Hopefully not alcohol-induced (if so, please seek medical attention), but another kind of spring break hangover. I am referring, of course, to that terrible, excruciating feeling when you realize that there was a whole bunch of things you were supposed to have done by now but didn’t.
For most students, this is a matter of schoolwork. Professors — Machiavellian scoundrels that they are — frequently schedule midterms or major assignments for the week after break. They tell us to “just do a little work over the break, just a little” — knowing full well we will do nothing of the sort. The result is that the week we return, we all rush to complete work and prepare for tests in a kind of painful anti-spring break.
This year, I found myself facing not only that, but another — more pressing — hangover exacerbated by the distraction of break.
As an international student, I am entitled to 12 months of what is called Optional Practical Training — work related to my field of study. The application process requires some doing, as you submit an array of documents first to Penn’s International Student and Scholar Services, and then — after paying a hefty fee — to a government office in Texas. And then you wait around for three months without having any idea of whether your application is being positively received.

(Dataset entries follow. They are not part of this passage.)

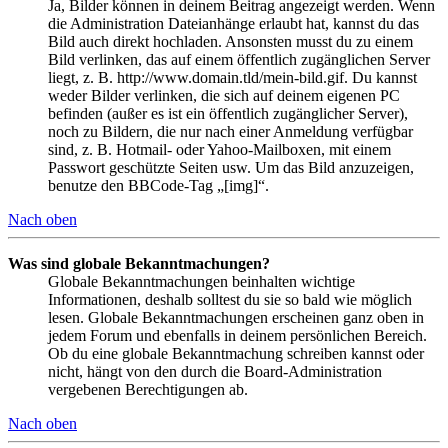
Ja, Bilder können in deinem Beitrag angezeigt werden. Wenn
die Administration Dateianhänge erlaubt hat, kannst du das
Bild auch direkt hochladen. Ansonsten musst du zu einem
Bild verlinken, das auf einem öffentlich zugänglichen Server
liegt, z. B. http://www.domain.tld/mein-bild.gif. Du kannst
weder Bilder verlinken, die sich auf deinem eigenen PC
befinden (außer es ist ein öffentlich zugänglicher Server),
noch zu Bildern, die nur nach einer Anmeldung verfügbar
sind, z. B. Hotmail- oder Yahoo-Mailboxen, mit einem
Passwort geschützte Seiten usw. Um das Bild anzuzeigen,
benutze den BBCode-Tag „[img]“.
Nach oben
Was sind globale Bekanntmachungen?
Globale Bekanntmachungen beinhalten wichtige
Informationen, deshalb solltest du sie so bald wie möglich
lesen. Globale Bekanntmachungen erscheinen ganz oben in
jedem Forum und ebenfalls in deinem persönlichen Bereich.
Ob du eine globale Bekanntmachung schreiben kannst oder
nicht, hängt von den durch die Board-Administration
vergebenen Berechtigungen ab.
Nach oben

Because of that long processing delay, it behooves you to apply early. So I was all ready to send off my documents in the week before spring break, only to forget. Returning to Penn, I found myself behind on the clock and consumed by paranoia.
Almost all foreigners who have ever come into contact with it possess an instinctual fear of the United States immigration and customs bureaucracy. Sit on any international flight or in any airline lounge and you’ll hear horror stories about hours spent in lines, paperwork denied without reason or small children detained for questioning because they share the name of a terrorist whose crimes precede their birth. And, of course, that one form that still asks you whether you worked for Nazi Germany.

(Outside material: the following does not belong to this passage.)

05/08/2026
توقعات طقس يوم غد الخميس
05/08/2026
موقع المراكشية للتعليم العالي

So most international students try to have as little interaction with that bureaucracy as they can. But sometimes it can’t be avoided. OPT is a standard arrangement that most international students take advantage of.
Furthermore, some students have more exotic concerns. Wharton junior Pawel Hytry, a far more entrepreneurial fellow than I, regrets that it is “almost impossible for an international student to start a company in the United States.” It seems that whenever the international student has to interface with the regulatory arrangements governing his or her stay in America, the result is frustration, despair and occasionally terror.
Truth be told, much of this fear is built on myth. While there are some concrete real problems with the system, it’s really not that bad.
For all my paranoia, I’ve never had an actual problem when dealing with U.S. immigration or customs officials or with the processing of any documents of mine. If anything, things are getting better, and as someone who remembers vividly being in an LAX immigration line in 2000, those things have gotten a lot quicker.
Yet, despite progress, the fear remains. A report published last year by the U.S. Travel Association, an organization that lobbies the government on behalf of the travel industry, concluded that the country needs to “improve the visa and entry processes so that visitors are not discouraged from visiting.”
International students, tourists and all others who find themselves with cause to come to America need to be made to feel like guests, not security threats until proven innocent. Until the United States finds a way to overcome that so oft irrational fear, more foreigners will join the swelling tide of people who no longer bother to visit America at all.